Iraq and Kuwait: synthesis and findings
As summarized in Table 5.1, with the breakdown of Iraq's monarchy, the ingroup identification between Iraq and Kuwait also fell apart, resulting in significantly and persistently more hostile relations.
Table 5.1 Deterioration of Iraqi-Kuwaiti Relations
(Con tin tied)
Table 5.1 (Continued)
Delegitimization of dynasty, system, and even state itself
Iran-Iraq War, but outpouring of monarchic solidarity at attack of fellow monarchy
The massive escalations in 1961 and 1990 are not sufficiently explained by irre-dentism and aspirations for regional hegemony or great power-small power relations alone. Saudi Arabia also had territorial and hegemonic ambitions vis-à-vis Kuwait but reacted in a completely different way to the declaration of Kuwait's independence. Rather than delegitimizing the new state, the Saudis welcomed it into the monarchic club. The Saudi ambassador was the first to present his credentials to the Kuwaiti authorities, even preceding the British (Joyce 1998, 121). For the Saudis, a new monarchy was an asset and an ally, while for Iraq, it was an illegitimate "reactionary” regime that was fair game.
This adversarial perception of Kuwait was not mere an elite affair. That Kuwait "rightfully” belonged to Iraq was the "prevailing view on the streets of Baghdad and elsewhere within Iraq” (Schofield 2001, 228). This irredentist vision was deeply ingrained in society at least since the monarchical period and had even been formally taught in schoolbooks all over the country since Iraqi independence in 1932 (Finnie 1992, 126). Still. Iraq's regime raised the level of hostility toward Kuwait only once they encountered one another as different types of states.

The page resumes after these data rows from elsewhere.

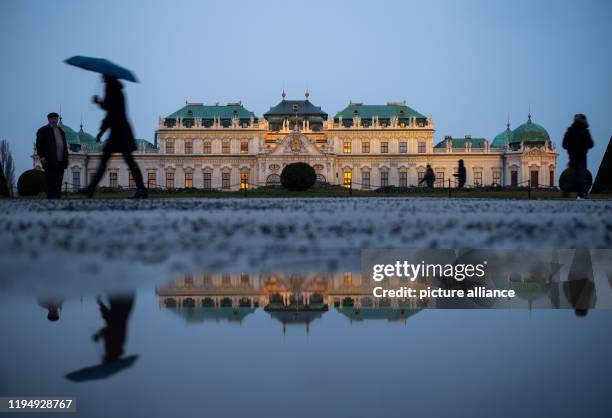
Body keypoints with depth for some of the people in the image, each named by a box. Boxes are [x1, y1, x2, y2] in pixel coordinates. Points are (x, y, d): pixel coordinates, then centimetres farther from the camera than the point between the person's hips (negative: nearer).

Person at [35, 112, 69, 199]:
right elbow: (39, 145, -5)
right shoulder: (43, 131, 2)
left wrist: (66, 159, 14)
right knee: (51, 184, -10)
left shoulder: (61, 131, 21)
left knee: (58, 185, 5)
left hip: (60, 162, 6)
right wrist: (41, 156, -16)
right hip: (50, 162, -6)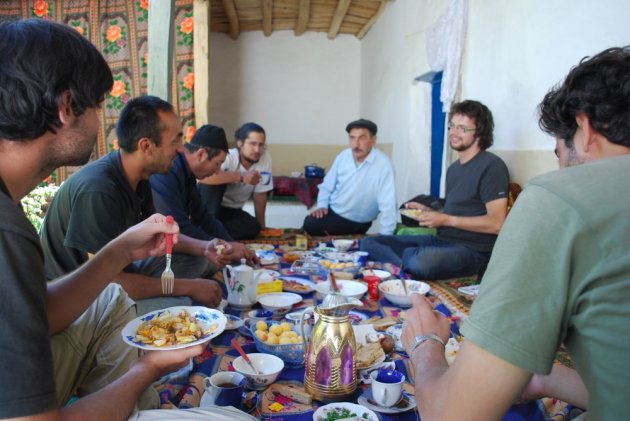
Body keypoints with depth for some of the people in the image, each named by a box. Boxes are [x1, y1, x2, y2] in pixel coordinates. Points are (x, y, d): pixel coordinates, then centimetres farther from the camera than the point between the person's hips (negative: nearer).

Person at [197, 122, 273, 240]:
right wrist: (241, 177, -44)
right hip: (209, 207, -4)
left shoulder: (265, 157, -15)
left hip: (232, 210, 4)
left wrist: (262, 226, -2)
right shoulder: (228, 157, -26)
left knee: (253, 228, -24)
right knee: (215, 178, -31)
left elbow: (260, 194, -6)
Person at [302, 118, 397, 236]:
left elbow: (388, 205, -28)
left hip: (357, 224, -4)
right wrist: (322, 205, -8)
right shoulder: (343, 156, -4)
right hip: (332, 212, 5)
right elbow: (327, 186, 8)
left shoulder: (383, 164, -24)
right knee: (308, 225, -12)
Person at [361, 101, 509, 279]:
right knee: (369, 243, -3)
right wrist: (427, 211, 5)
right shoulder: (453, 168, 19)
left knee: (420, 263, -40)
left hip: (472, 249, -8)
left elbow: (496, 223, -17)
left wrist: (445, 219, -16)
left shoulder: (492, 166, -9)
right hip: (441, 239, 9)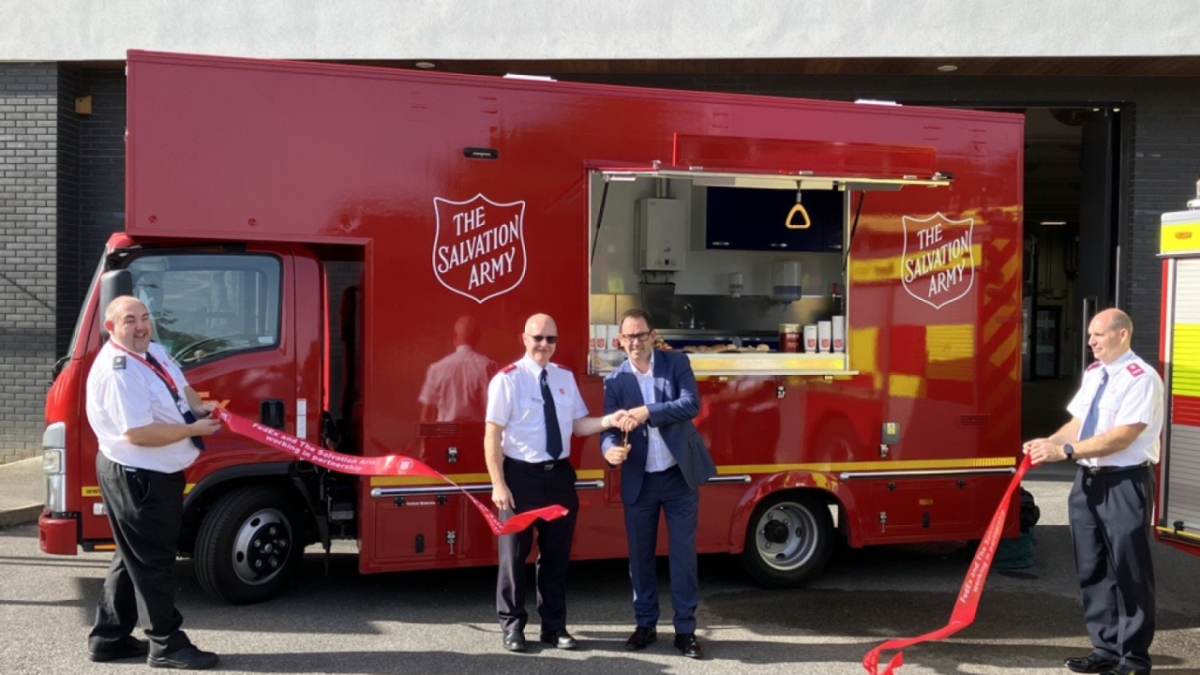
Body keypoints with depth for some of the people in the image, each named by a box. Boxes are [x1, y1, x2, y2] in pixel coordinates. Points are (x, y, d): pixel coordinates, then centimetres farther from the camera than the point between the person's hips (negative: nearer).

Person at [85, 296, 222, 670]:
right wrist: (194, 429, -20)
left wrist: (199, 406, -4)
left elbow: (180, 386, 19)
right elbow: (138, 433, -28)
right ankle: (166, 644, 12)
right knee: (152, 561, 0)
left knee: (134, 558, 19)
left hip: (159, 473, 10)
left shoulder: (154, 352, 7)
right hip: (136, 479, -10)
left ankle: (109, 638, 31)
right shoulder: (116, 372, -23)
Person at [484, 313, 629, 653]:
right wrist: (498, 484, -16)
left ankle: (554, 626, 27)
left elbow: (578, 424, 10)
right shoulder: (507, 379, -10)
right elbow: (492, 435, -12)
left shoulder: (565, 378, 7)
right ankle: (513, 626, 21)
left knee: (556, 554, 14)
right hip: (521, 475, -5)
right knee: (514, 553, 5)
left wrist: (609, 421, -9)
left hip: (559, 474, 5)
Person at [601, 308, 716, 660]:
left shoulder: (677, 363, -3)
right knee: (640, 555, 10)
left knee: (683, 554, 3)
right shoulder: (615, 380, -1)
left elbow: (691, 404, -18)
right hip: (639, 480, 1)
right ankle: (645, 624, 25)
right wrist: (611, 449, -31)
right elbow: (610, 426, -8)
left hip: (680, 476, -1)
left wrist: (648, 412, -29)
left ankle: (685, 630, 13)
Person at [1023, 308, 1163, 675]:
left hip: (1124, 483, -8)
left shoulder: (1141, 378, -14)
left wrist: (1066, 451, -24)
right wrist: (1049, 443, -1)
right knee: (1092, 569, 13)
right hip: (1088, 480, 8)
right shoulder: (1093, 373, 13)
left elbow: (1122, 436, -22)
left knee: (1128, 572, 0)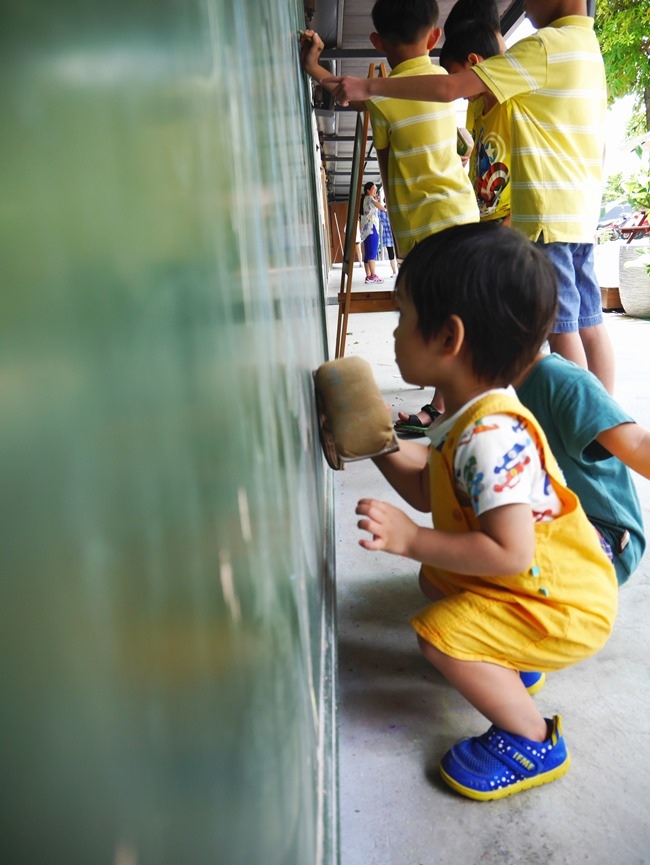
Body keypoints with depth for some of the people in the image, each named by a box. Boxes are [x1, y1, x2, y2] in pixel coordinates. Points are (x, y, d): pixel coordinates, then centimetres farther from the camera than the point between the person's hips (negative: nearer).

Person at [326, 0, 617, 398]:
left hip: (548, 213, -9)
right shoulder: (588, 47, 19)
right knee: (589, 322, 9)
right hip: (581, 212, 9)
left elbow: (451, 88, -15)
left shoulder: (546, 45, -10)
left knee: (561, 327, -5)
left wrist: (370, 87, -11)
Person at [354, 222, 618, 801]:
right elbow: (428, 492, 9)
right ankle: (511, 660, 27)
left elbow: (510, 553, -36)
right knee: (433, 579, 20)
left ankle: (533, 741, 1)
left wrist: (411, 540, -33)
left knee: (439, 635, -20)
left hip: (565, 605, -10)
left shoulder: (490, 437, -34)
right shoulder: (468, 418, -1)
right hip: (536, 581, 10)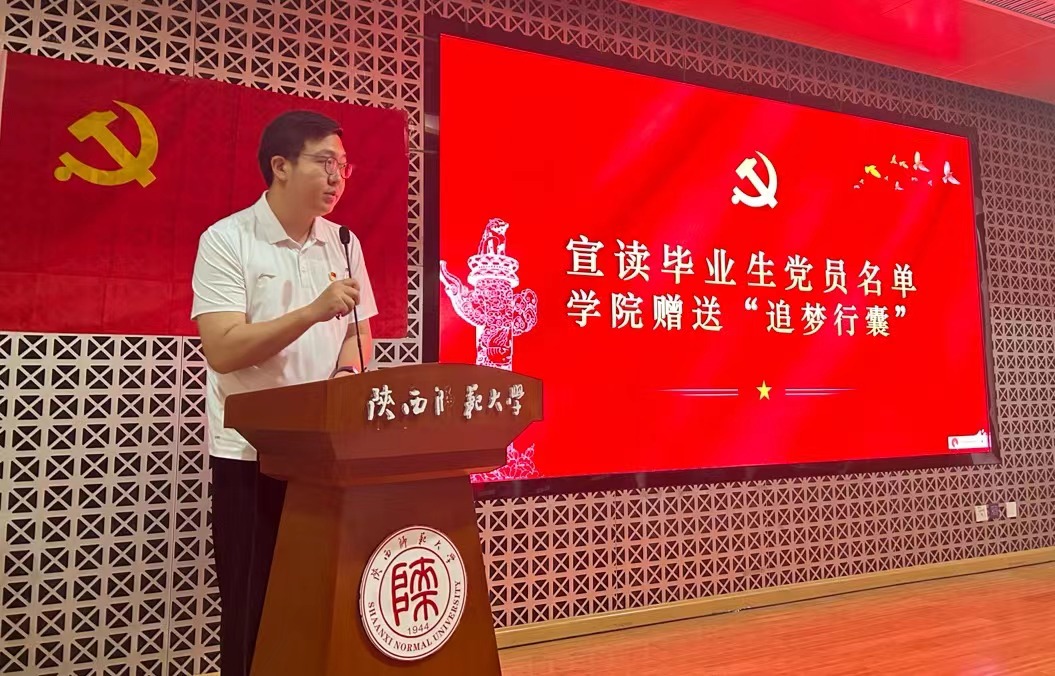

Divisive ideology played a major role in the deepening rift. By framing the conflict in pan-Arabist terms (of “Arab unity”), Qasim and (later) Saddam delegitimized the norm of territorial integrity, the Kuwaiti political elite, and even the overall existence of Kuwait. This process was facilitated by the different political systems: Iraq's was revolutionary republican and thus intrinsically opposed to traditionalist monarchic rule. Had Iraq been a monarchy, the lack of ideological rigor would probably have precluded a war between the two countries.
This interpretation is supported by the exception of Ghazi’s reign. Although also a proponent of pan-Arab unity and incorporation of Kuwait, Ghazi's ideology was restricted to his convictions and was not shared by other regime members. Consequently, the impact of his ideological inklings remained limited, and he could successfully be deterred from acting on his convictions without major costs.
In contrast, the strict ideological line of the Iraqi Ba'thists (especially after the 1968 coup) entrapped them in a conflict that they were unable to de-escalate. The longue-durée view therefore shows that Iraqi belligerence toward Kuwait is an effect of the republican system under different Iraqi regimes that cannot be reduced to a "Saddam effect”, as suggested by psychological explanations of his idiosyncratic psyche and his behavioral patterns.
The recognition as a viable, autonomous, and "real” state is a precondition of the development of an ingroup identification. Because Iraq's republican leaders rejected the legitimacy of Kuwait as a state, they were unencumbered by any sense of moral wrongdoing.
This sentiment when facing "illegitimate states” is prevalent in many cases of bilateral relations between Middle Eastern states, many of which have artificial borders and developed state institutions only under (generally) British control or protection. Some extent of condescension by older states with a history of independence toward younger, "more-artificial” states can be found even between monarchies. Similar sentiments were prevalent among the Saudi rulers, although they allied with Kuwait: as Joyce notes of Saudi perception toward newly independent Kuwait, "the only acceptable alternative to independence for the smaller states of the Arabian peninsula was inclusion in Saudi Arabia” (Joyce 1998, 104). Even during the Hashemite period in Iraq, British authorities recommended caution in dealing with Iraq to the Kuwaitis, because there were “numerous issues which led to friction, including boundaries, water and ownership of date gardens” (cited in: Joyce 94). These frictions persisted throughout the whole period of Iraqi independence, as a quote in 1959 by political agent Halford illustrates:
So long as Iraq was a backward province of the Ottoman Empire or even the unsteady nursling of the British mandate, the question of her relations with Kuwait remained academic. Since the attainment of independence in 1930, however, every Iraqi Government has had its eye on Kuwait and no Iraqi Government has ever made the suicidal political mistake of committing itself to formal recognition of Kuwait’s independent status.
(quoted in: Joyce 101)
Nevertheless, both monarchical Saudi Arabia and monarchical Iraq refrained from acting on their sentiments of superiority toward Kuwait. Republican Iraq did not.